▸ **SELECTION**:
-------

Volume — An object that represents a hierarchy of LSM objects, including LSM disks, subdisks, and plexes in a disk group. Applications and file systems make read and write requests to the LSM volume.

The following sections describe LSM objects in more detail.

1.1.1 LSM Disk

An LSM disk is any storage device supported by Tru64 UNIX, including disks, disk partitions, and hardware RAID sets, that you configure exclusively for use by LSM. LSM views the storage in the same way as the Tru64 UNIX operating system software views it. For example, if the operating system software treats a RAID set as a single storage device, so does LSM. In addition, LSM recognizes and supports hardware disk clones.

For more information on supported storage devices, see the Tru64 UNIX QuickSpecs web site at the following URL:

http://www.tru64unix.compaq.com/docs/pub_page/spds.html

Figure 1-1 shows a typical hardware configuration that LSM supports.

Figure 1-1: Typical LSM Hardware Configuration

A storage device becomes one of the following LSM disk types when you initialize it for use by LSM:

A sliced disk, which is created when you commit an entire disk to LSM use.

In a sliced disk, LSM organizes the storage into two regions on separate partitions — a large public region used for storing data and a private region for storing LSM internal metadata, such as LSM configuration information. The default size of the private region is 4096 blocks.

A simple disk, which is created when you specify a disk partition for LSM use, including the c partition.

In a simple disk, LSM organizes the storage into two regions on the same partition — a large public region used for storing data and a private region for storing LSM internal metadata, such as LSM configuration information. The default size of the private region is 4096 blocks.

-------

▸ **DATASET SECTION**:
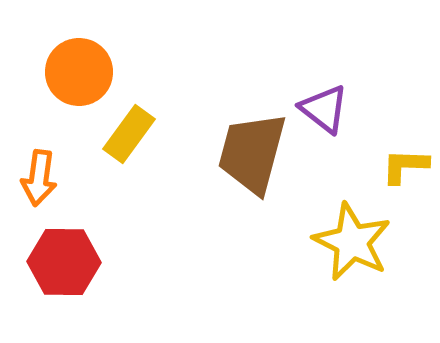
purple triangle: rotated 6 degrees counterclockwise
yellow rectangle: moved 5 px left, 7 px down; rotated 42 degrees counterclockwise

-------

▸ **SHORT TASK 1**:
Reproduce the LSM text word for word, from "A storage device" up to and including "the c partition.".
▸ **SHORT TASK 2**:
In the LSM text, which kinds of storage device does the definition of an LSM disk list?
▸ **SHORT TASK 3**:
Translate this sentence from the LSM text into Spanish: "LSM views the storage in the same way as the Tru64 UNIX operating system software views it."
None of this data is needed.

▸ **COMPLETE OUTPUT 1**:
A storage device becomes one of the following LSM disk types when you initialize it for use by LSM:

A sliced disk, which is created when you commit an entire disk to LSM use.

In a sliced disk, LSM organizes the storage into two regions on separate partitions — a large public region used for storing data and a private region for storing LSM internal metadata, such as LSM configuration information. The default size of the private region is 4096 blocks.

A simple disk, which is created when you specify a disk partition for LSM use, including the c partition.

▸ **COMPLETE OUTPUT 2**:
Disks, disk partitions, and hardware RAID sets.

▸ **COMPLETE OUTPUT 3**:
LSM ve el almacenamiento de la misma manera en que lo ve el software del sistema operativo Tru64 UNIX.